Goal of the exercise => Quote the material below word for word, leaving out the pictures.

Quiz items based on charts
※ ※ ※
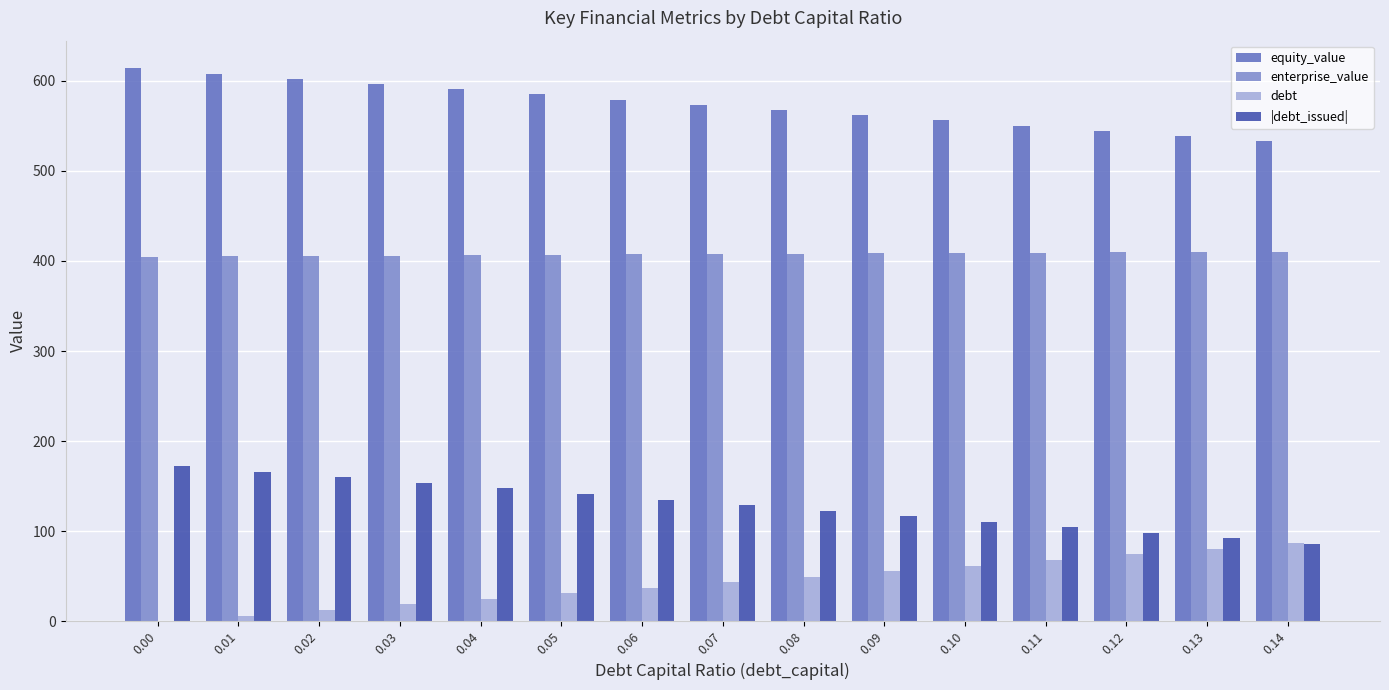

Which series has the largest total across all categories?

equity_value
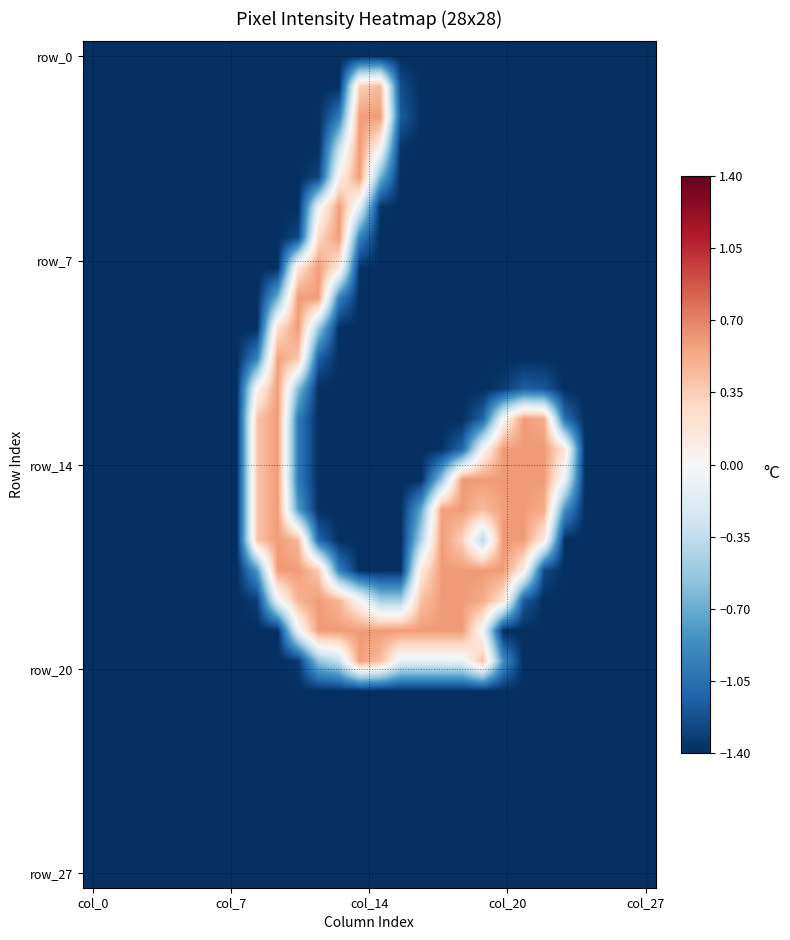

At which category is the sum across all series the highest?

9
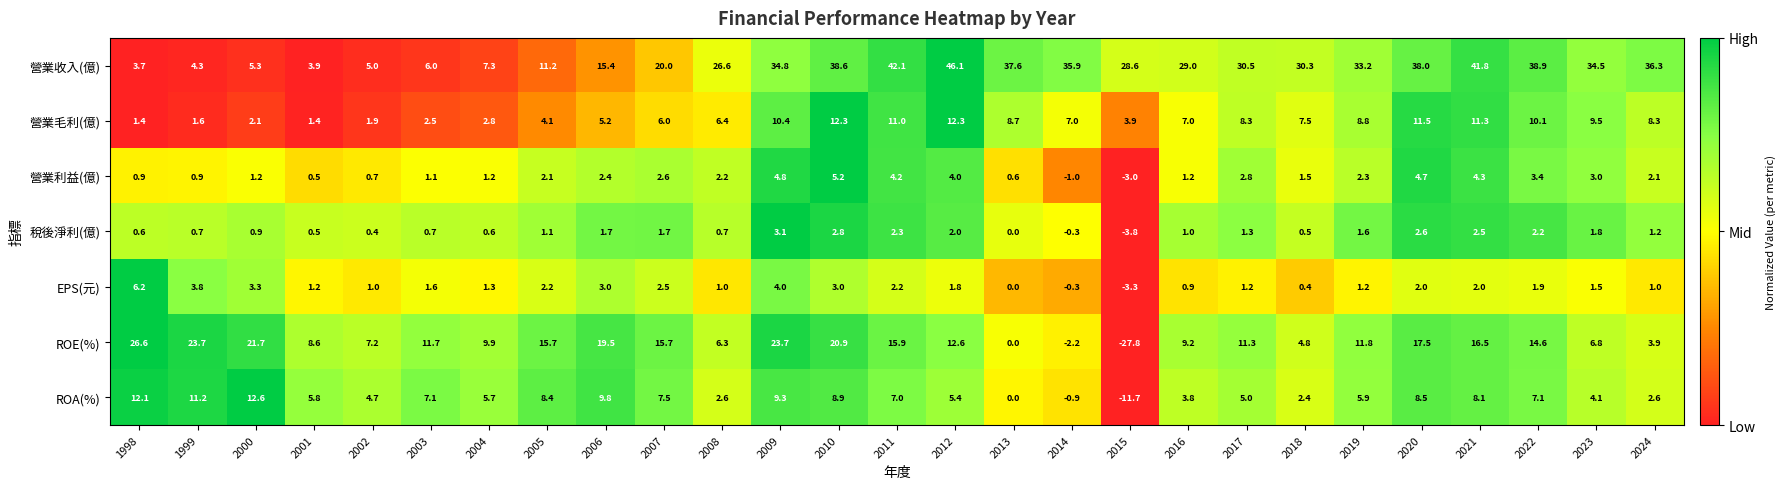

The value of ROE(%) at 2001 is 8.6. True or false?

True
※ ※ ※
Solution to the exercise =>
Which series has the largest total across all categories?

equity_value

At which category is the sum across all series the highest?

9

The value of ROE(%) at 2001 is 8.6. True or false?

True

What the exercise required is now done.